Measuring the Size of a Developer's Community?
Travelr9 asks: "I am engaged in a project where upper management is deciding whether to use Linux or Palm OS on a new device. Leaving aside the technical merits of each [in the context of this decision, either could work well] a key question is the size of the developer communities (for both OS and applications) of Linux vs. Palm. I have searched for info on this topic, and have come up blank aside from vague assertions. Is anyone capturing real numbers and stats? This also brings up an interesting conceptual question -- how do you measure the size, quality, impact, etc., of a developer community? Number of bodies isn't enough. Number of apps? Number of lines of code? Frequency of major releases in core application or platform categories? Can you measure a concept like 'quality of developer community' usefully?"

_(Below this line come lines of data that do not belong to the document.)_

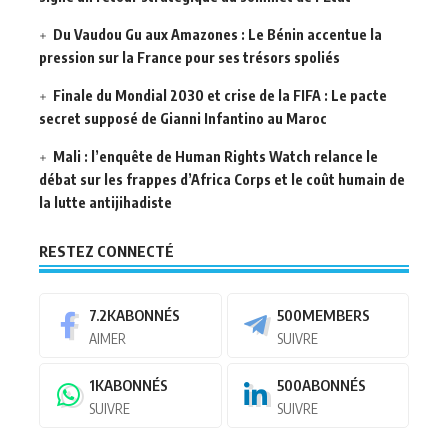
Du Vaudou Gu aux Amazones : Le Bénin accentue la
pression sur la France pour ses trésors spoliés
Finale du Mondial 2030 et crise de la FIFA : Le pacte
secret supposé de Gianni Infantino au Maroc
Mali : l’enquête de Human Rights Watch relance le
débat sur les frappes d’Africa Corps et le coût humain de
la lutte antijihadiste
RESTEZ CONNECTÉ
7.2K
ABONNÉS
500
MEMBERS
AIMER
SUIVRE
1K
ABONNÉS
500
ABONNÉS
SUIVRE
SUIVRE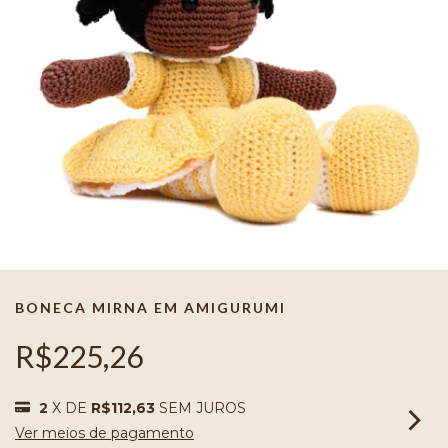
BONECA MIRNA EM AMIGURUMI
R$225,26
2
X DE
R$112,63
SEM JUROS
Ver meios de pagamento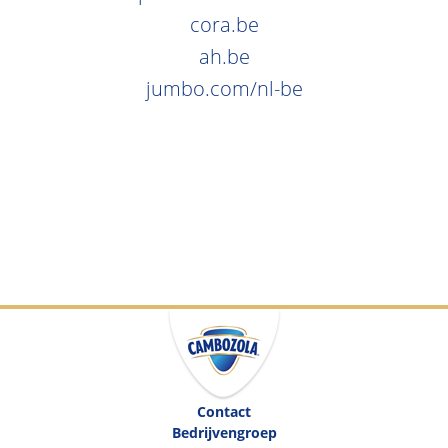
cora.be
ah.be
jumbo.com/nl-be
Contact
Bedrijvengroep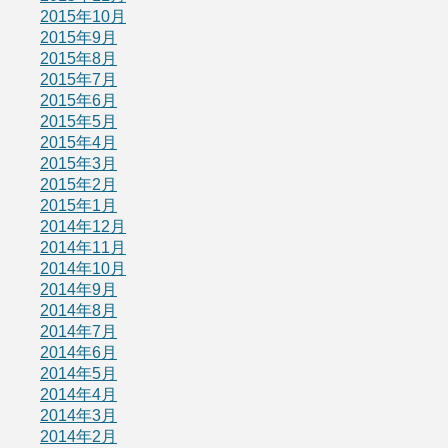
2015年10月
2015年9月
2015年8月
2015年7月
2015年6月
2015年5月
2015年4月
2015年3月
2015年2月
2015年1月
2014年12月
2014年11月
2014年10月
2014年9月
2014年8月
2014年7月
2014年6月
2014年5月
2014年4月
2014年3月
2014年2月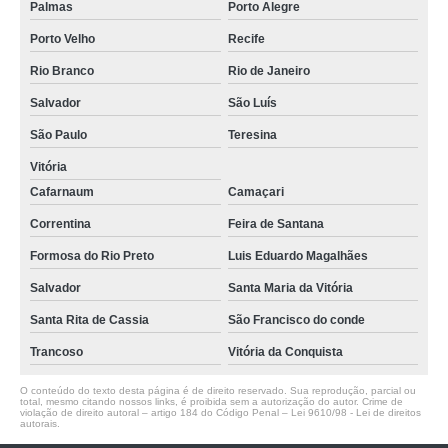
Palmas
Porto Alegre
Porto Velho
Recife
Rio Branco
Rio de Janeiro
Salvador
São Luís
São Paulo
Teresina
Vitória
Cafarnaum
Camaçari
Correntina
Feira de Santana
Formosa do Rio Preto
Luis Eduardo Magalhães
Salvador
Santa Maria da Vitória
Santa Rita de Cassia
São Francisco do conde
Trancoso
Vitória da Conquista
O conteúdo do texto desta página é de direito reservado. Sua reprodução, parcial ou
total, mesmo citando nossos links, é proibida sem a autorização do autor. Crime de
violação de direito autoral – artigo 184 do Código Penal –
Lei 9610/98 - Lei de direitos
autorais
.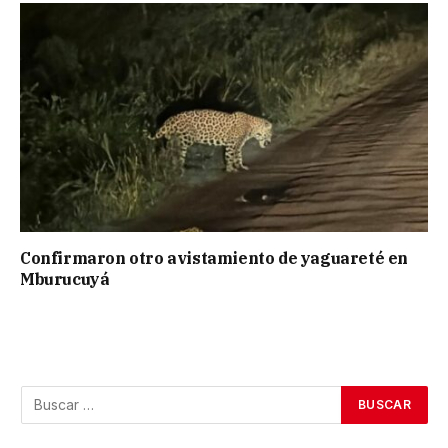
Confirmaron otro avistamiento de yaguareté en
Mburucuyá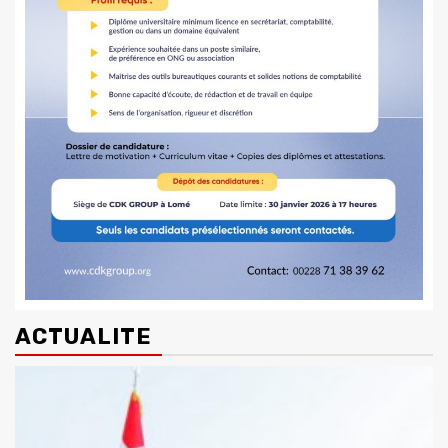
ACTUALITE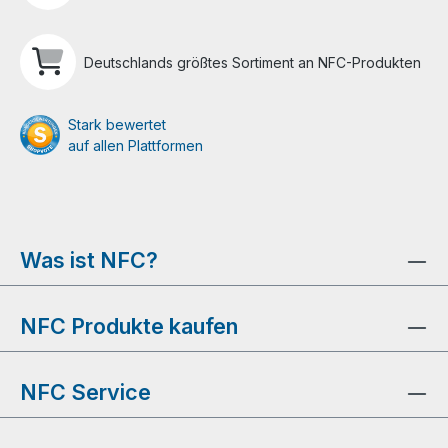
Deutschlands größtes Sortiment an NFC-Produkten
Stark bewertet
auf allen Plattformen
Was ist NFC?
NFC Produkte kaufen
NFC Service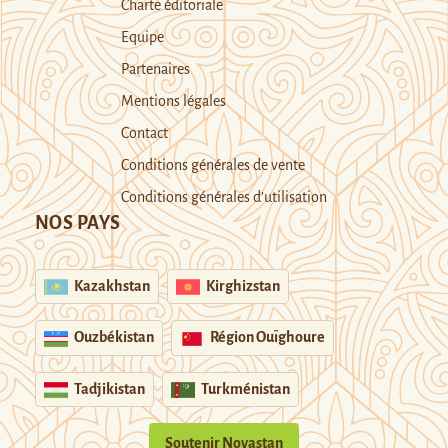
Charte éditoriale
Equipe
Partenaires
Mentions légales
Contact
Conditions générales de vente
Conditions générales d’utilisation
NOS PAYS
Kazakhstan
Kirghizstan
Ouzbékistan
Région Ouïghoure
Tadjikistan
Turkménistan
Soutenir Novastan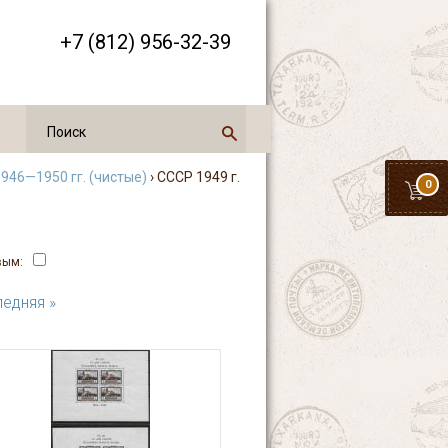
+7 (812) 956-32-39
946—1950 гг. (чистые)
› СССР 1949 г.
0
вым:
едняя »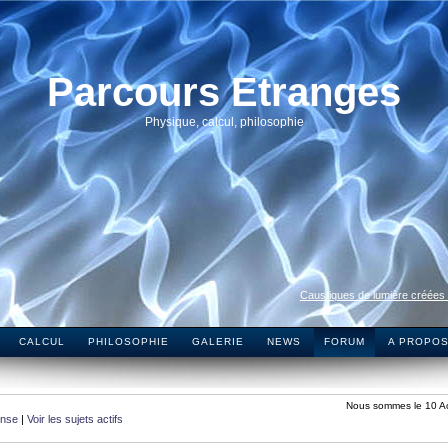
Parcours Etranges
Physique, calcul, philosophie
Caustiques de lumière créées
CALCUL
PHILOSOPHIE
GALERIE
NEWS
FORUM
A PROPO
Nous sommes le 10 A
onse
|
Voir les sujets actifs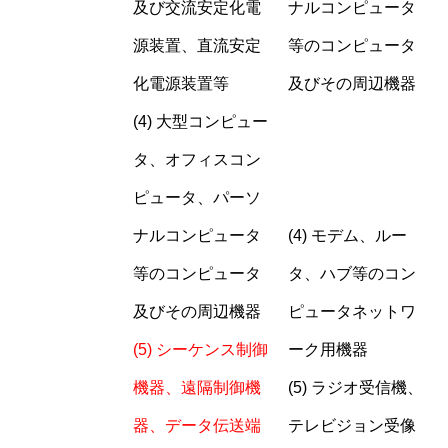
及び交流安定化電
ナルコンピュータ
源装置、直流安定
等のコンピュータ
化電源装置等
及びその周辺機器
(4) 大型コンピュー
タ、オフィスコン
ピュータ、パーソ
ナルコンピュータ
(4) モデム、ルー
等のコンピュータ
タ、ハブ等のコン
及びその周辺機器
ピュータネットワ
(5)
シーケンス制御
ーク用機器
機器、遠隔制御機
(5) ラジオ受信機、
器、データ伝送端
テレビジョン受像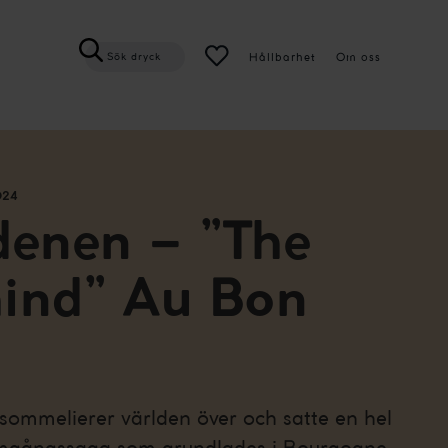
Hållbarhet
Om oss
Sök dryck
024
denen – ”The
ind” Au Bon
sommelierer världen över och satte en hel
amgångssaga som grundlades i Bourgogne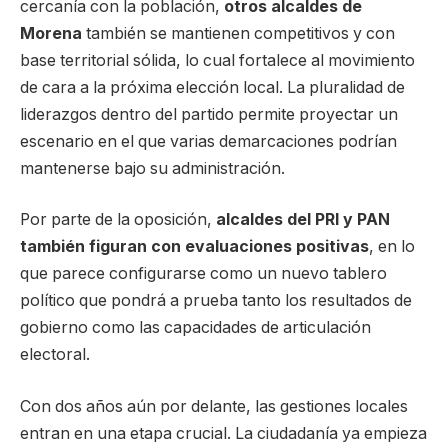
cercanía con la población,
otros alcaldes de
Morena
también se mantienen competitivos y con
base territorial sólida, lo cual fortalece al movimiento
de cara a la próxima elección local. La pluralidad de
liderazgos dentro del partido permite proyectar un
escenario en el que varias demarcaciones podrían
mantenerse bajo su administración.
Por parte de la oposición,
alcaldes del PRI y PAN
también figuran con evaluaciones positivas
, en lo
que parece configurarse como un nuevo tablero
político que pondrá a prueba tanto los resultados de
gobierno como las capacidades de articulación
electoral.
Con dos años aún por delante, las gestiones locales
entran en una etapa crucial. La ciudadanía ya empieza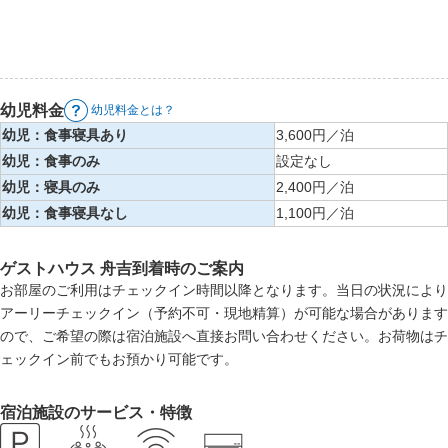
幼児料金
幼児料金とは？
幼児：食事寝具あり
3,600円／泊
幼児：食事のみ
設定なし
幼児：寝具のみ
2,400円／泊
幼児：食事寝具なし
1,100円／泊
ゲストハウス 舟吉到着時のご案内
お部屋のご利用はチェックイン時間以降となります。当日の状況により
アーリーチェックイン（予約不可・現地精算）が可能な場合があります
ので、ご希望の際は宿泊施設へ直接お問い合わせください。お荷物はチ
ェックイン前でもお預かり可能です。
宿泊施設のサービス・特徴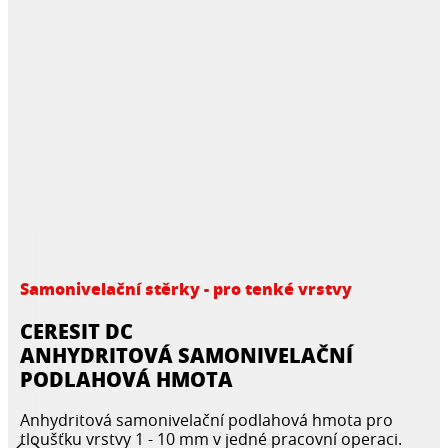
Samonivelační stěrky - pro tenké vrstvy
CERESIT DC
ANHYDRITOVÁ SAMONIVELAČNÍ
PODLAHOVÁ HMOTA
Anhydritová samonivelační podlahová hmota pro
tloušťku vrstvy 1 - 10 mm v jedné pracovní operaci.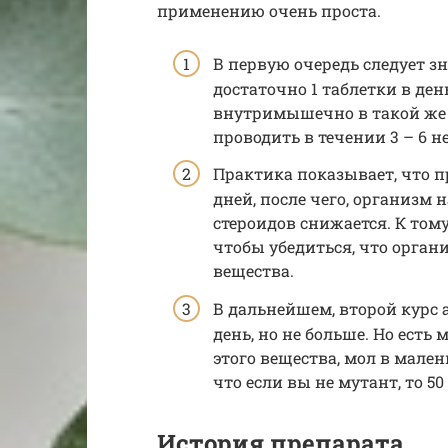
применению очень проста.
В первую очередь следует з
достаточно 1 таблетки в день
внутримышечно в такой же 
проводить в течении 3 – 6 н
Практика показывает, что п
дней, после чего, организм
стероидов снижается. К том
чтобы убедиться, что орган
вещества.
В дальнейшем, второй курс 
день, но не больше. Но есть 
этого вещества, мол в мале
что если вы не мутант, то 50
История препарата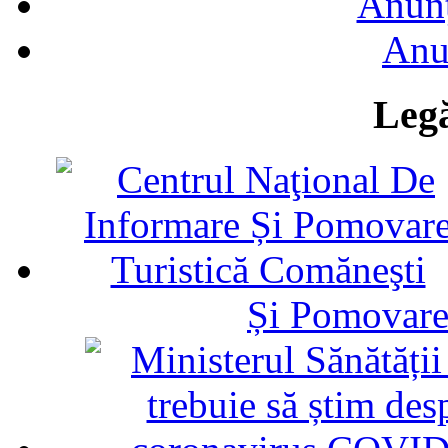
Anunţ
Anu
Legă
Și Pomovare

And Palm has always had the largest and most dedicated development communtiy. So in this case I would go with them hands down. PalmOS also has a Graphical User Interface. I (and many others that I know) would much rather use a Graphical User Interface over the Command Line Interface of Linux. Also, PalmOS will run on devices with as little as 512k of ram, Linux would probably be rather sluggish on those devices.
I wasn't sure until I read some of your other posts. You seem to be rather good at the "I might not be pulling your chain..." trolls.
I suppose everyone has to have a hobby.
-- MarkusQ
P.S. Have you considered stamp collecting as a less anoying alternative?
How come nobody else has pointed out the glaring typo in the headline of this article? Cliff wrote "community" when he obviously meant "penis."